> **Your objective**
Write out every line below word for word, omitting the pictures.

── Dataset excerpts

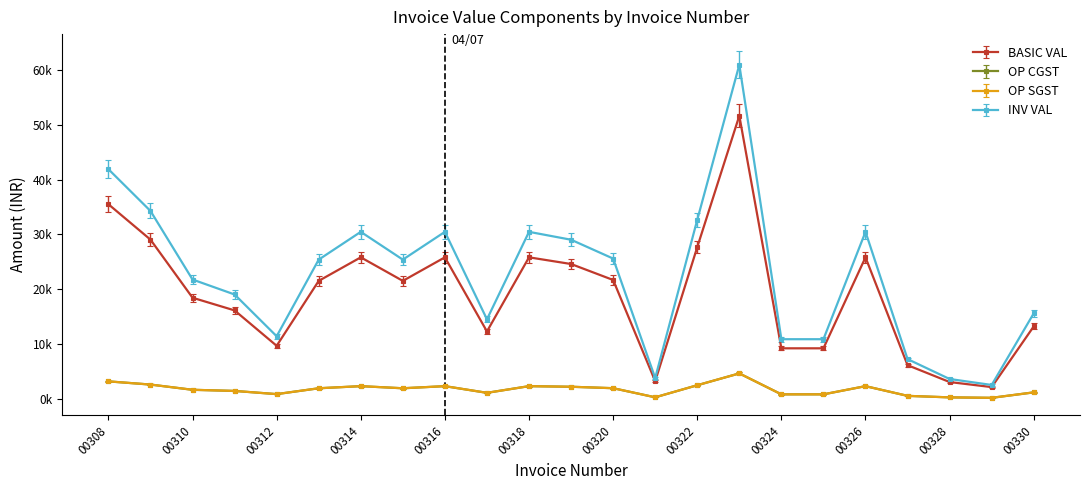

Reading left to right, transcribe all the data shown in this chart.

BASIC VAL: 00308=36922.6	00309=30209.4	00310=19188.0	00311=16783.0	00312=10069.8	00313=22386.0	00314=26852.8	00315=22386.0	00316=26852.8	00317=12792.0	00318=26852.8	00319=25584.0	00320=22556.4	00321=3356.6	00322=28782.0	00323=53705.6	00324=9594.0	00325=9594.0	00326=26852.8	00327=6396.0	00328=3198.0	00329=2238.6	00330=13751.4
OP CGST: 00308=3195.2	00309=2614.3	00310=1660.5	00311=1452.4	00312=871.4	00313=1937.2	00314=2323.8	00315=1937.2	00316=2323.8	00317=1107.0	00318=2323.8	00319=2214.0	00320=1952.0	00321=290.5	00322=2490.8	00323=4647.6	00324=830.2	00325=830.2	00326=2323.8	00327=553.5	00328=276.8	00329=193.7	00330=1190.0
OP SGST: 00308=3067.4	00309=2509.7	00310=1594.1	00311=1394.3	00312=836.6	00313=1859.8	00314=2230.8	00315=1859.8	00316=2230.8	00317=1062.7	00318=2230.8	00319=2125.4	00320=1873.9	00321=278.9	00322=2391.1	00323=4461.7	00324=797.0	00325=797.0	00326=2230.8	00327=531.4	00328=265.7	00329=186.0	00330=1142.4
INV VAL: 00308=43568.7	00309=35647.1	00310=22641.8	00311=19804.0	00312=11882.4	00313=26415.5	00314=31686.3	00315=26415.5	00316=31686.3	00317=15094.6	00318=31686.3	00319=30189.1	00320=26616.5	00321=3960.8	00322=33962.8	00323=63372.6	00324=11320.9	00325=11320.9	00326=31686.3	00327=7547.3	00328=3773.6	00329=2641.6	00330=16226.7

────

> **Your response**
Reading left to right, transcribe all the data shown in this chart.

BASIC VAL: 00308=36922.6	00309=30209.4	00310=19188.0	00311=16783.0	00312=10069.8	00313=22386.0	00314=26852.8	00315=22386.0	00316=26852.8	00317=12792.0	00318=26852.8	00319=25584.0	00320=22556.4	00321=3356.6	00322=28782.0	00323=53705.6	00324=9594.0	00325=9594.0	00326=26852.8	00327=6396.0	00328=3198.0	00329=2238.6	00330=13751.4
OP CGST: 00308=3195.2	00309=2614.3	00310=1660.5	00311=1452.4	00312=871.4	00313=1937.2	00314=2323.8	00315=1937.2	00316=2323.8	00317=1107.0	00318=2323.8	00319=2214.0	00320=1952.0	00321=290.5	00322=2490.8	00323=4647.6	00324=830.2	00325=830.2	00326=2323.8	00327=553.5	00328=276.8	00329=193.7	00330=1190.0
OP SGST: 00308=3067.4	00309=2509.7	00310=1594.1	00311=1394.3	00312=836.6	00313=1859.8	00314=2230.8	00315=1859.8	00316=2230.8	00317=1062.7	00318=2230.8	00319=2125.4	00320=1873.9	00321=278.9	00322=2391.1	00323=4461.7	00324=797.0	00325=797.0	00326=2230.8	00327=531.4	00328=265.7	00329=186.0	00330=1142.4
INV VAL: 00308=43568.7	00309=35647.1	00310=22641.8	00311=19804.0	00312=11882.4	00313=26415.5	00314=31686.3	00315=26415.5	00316=31686.3	00317=15094.6	00318=31686.3	00319=30189.1	00320=26616.5	00321=3960.8	00322=33962.8	00323=63372.6	00324=11320.9	00325=11320.9	00326=31686.3	00327=7547.3	00328=3773.6	00329=2641.6	00330=16226.7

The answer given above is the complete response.